Before I hired my first product manager, I reflected on my own career experience. What were the traits I valued from my managers? What did I not? What kind of manager did I want to be?

I knew that’s one size fits all approach would be insufficient. I wanted to be in service of my product managers and give them the appropriate autonomy and mentorship they needed. As a coach, how do you know what someone needs? I’ve taken the approach of applying frameworks to set a baseline, layering on adjustments to play into strengths and objective measurement to help product managers know where they stand and what they need.

When Experian acquired AdTruth, as part of being in a large organisation, I was exposed to many frameworks such as the Pragmatic Marketing framework.

This framework helps understand the types of roles and responsibilities product managers can have

This framework starts a conversation about the different types of product managers, across the spectrum. It might not make sense to create these functional sub-divisions now, but awareness is key here. Based on this, you will identify the most important characteristics you need.

In this post, we’ll start with selecting these characteristics, placing them into a career ladder and wrapping it up with structured 1:1s to setup regular measurement through the course of the year.

Product Manager Characteristics

What would PM characteristics look like in your organisation? Here are some examples you can draw from:

  • Leads and inspires (inspires, sets the vision, confident with ambiguity and change, models the culture)
  • Product mastery (customer-focused, passionate about building a great product, T over I shaped skills, growth mindset)
  • Intellectually curious (deeply technical, ability to dive into complex topics and become is a subject matter expert, I over T shaped skills)
  • Drives outcomes (driver, prioritises, balance speed and quality)
  • A great communicator (presents clearly and confidently, listens and collaborates, strong storyteller, knows and caters to the audience)

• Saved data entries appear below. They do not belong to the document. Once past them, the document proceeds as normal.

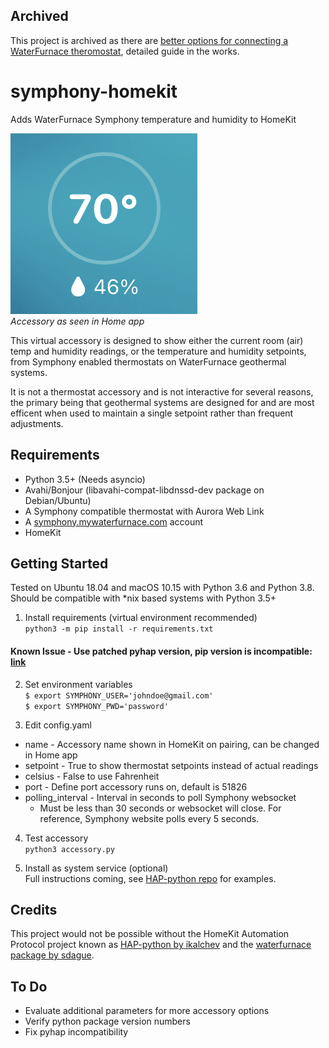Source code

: ## Archived
This project is archived as there are [better options for connecting a WaterFurnace theromostat](https://github.com/ccutrer/waterfurnace_aurora), detailed guide in the works.

# symphony-homekit
Adds WaterFurnace Symphony temperature and humidity to HomeKit 

![Figure 1](fig-1.jpg)  
*Accessory as seen in Home app*

This virtual accessory is designed to show either the current room (air) temp and humidity readings, or the temperature and humidity setpoints, from Symphony enabled thermostats on WaterFurnace geothermal systems. 

It is not a thermostat accessory and is not interactive for several reasons, the primary being that geothermal systems are designed for and are most efficent when used to maintain a single setpoint rather than frequent adjustments.

## Requirements
* Python 3.5+ (Needs asyncio)
* Avahi/Bonjour (libavahi-compat-libdnssd-dev package on Debian/Ubuntu)
* A Symphony compatible thermostat with Aurora Web Link
* A [symphony.mywaterfurnace.com](https://symphony.mywaterfurnace.com) account
* HomeKit

## Getting Started
Tested on Ubuntu 18.04 and macOS 10.15 with Python 3.6 and Python 3.8. Should be compatible with \*nix based systems with Python 3.5+

1. Install requirements (virtual environment recommended)    
`python3 -m pip install -r requirements.txt`

#### Known Issue - Use patched pyhap version, pip version is incompatible: [link](https://github.com/drakebrian/pyhap)

2. Set environment variables    
`$ export SYMPHONY_USER='johndoe@gmail.com'`    
`$ export SYMPHONY_PWD='password'`

3. Edit config.yaml 
 * name - Accessory name shown in HomeKit on pairing, can be changed in Home app
 * setpoint - True to show thermostat setpoints instead of actual readings
 * celsius - False to use Fahrenheit
 * port - Define port accessory runs on, default is 51826
 * polling_interval - Interval in seconds to poll Symphony websocket    
     * Must be less than 30 seconds or websocket will close. For reference, Symphony website polls every 5 seconds.    

4. Test accessory    
`python3 accessory.py`

5. Install as system service (optional)    
Full instructions coming, see [HAP-python repo](https://github.com/ikalchev/HAP-python) for examples.

## Credits
This project would not be possible without the HomeKit Automation Protocol project known as [HAP-python by ikalchev](https://github.com/ikalchev/HAP-python) and the [waterfurnace package by sdague](https://github.com/sdague/waterfurnace).

## To Do
* Evaluate additional parameters for more accessory options
* Verify python package version numbers
* Fix pyhap incompatibility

You will not need all. Start with the top three and you may use the phrases as a starting point to clearly define what your expectations are from that characteristic.

Career Ladder

You might feel inspired to reinvent the wheel on the career ladder but more often than not it bears little fruit. For a good starting point, refer to Intercom’s publicly available career ladder. Sachin Rekhi wrote an article about product titles at eight tech firms which you can use to calibrate. And there are many more you can find in a Google search. Pick a company whose product leadership you admire and start with that ladder, editing it to reflect your selected PM characteristics and job titles.

In the early days of Marqeta the product organisation hired specialist and generalist product managers. In earlier stages of a startup velocity can be more important than calibration. As we scaled, PMs wanted clarity around having access to a career path irrespective of their interest in management or breadth of skill set.

When your company is at a stage where your PMs are expecting a career ladder, resist the temptation to assume you only need generalists, as it will limit your ability to scale and their ability to grow in a one-dimensional framework.

Structured 1:1s.

Design your 1:1s with these tips:

  • Pick a cadence (weekly or bi-weekly) that works for you and your employees
  • Have a secure document for each product manager that lists open and resolved items so you can track conversations, action plans and progress

Also schedule specific action items to cover during a 1:1 once a month

  • One-time or bi-annual peak experience for new employees to learn about what drives them
  • Creation of a career journey
  • Review of the career journey and goals and action items from a mid year or previous review
  • Skill gaps, training and leadership opportunities
  • Evaluation against a career ladder when seeking promotion

Structuring these regular conversations are incredibly important. While it can be a time to just chat and build trust, I’ve found it to be really valuable when focusing all your time on your product manager. Time does indeed fly and so doing this makes you very prepared for annual reviews and avoids any surprises at the end of the year.

Putting it all together

Using the peak experience as the template, you can now chart a course for your product managers. Here’s an example of what a peak experience might look like.

Using this document, you can extract themes about what really motivates and drives your PM and this can start to fit with the company’s PM characteristics. I’ve found this process to be incredibly revealing. You have to come at it with complete authenticity for the career of your employee. If you realise that one of your product managers might be 10x happier and more productive as a business development rep, you have to be open to helping them down that path.

By mapping this artefact to the career ladder you can generate a catered action plan that both fits with the company’s framework for how to evaluate PMs, and the product manager’s personal goals and expectations.

Now you can set milestones and track towards them on a regular cadence. Good luck, now do something great with this new knowledge!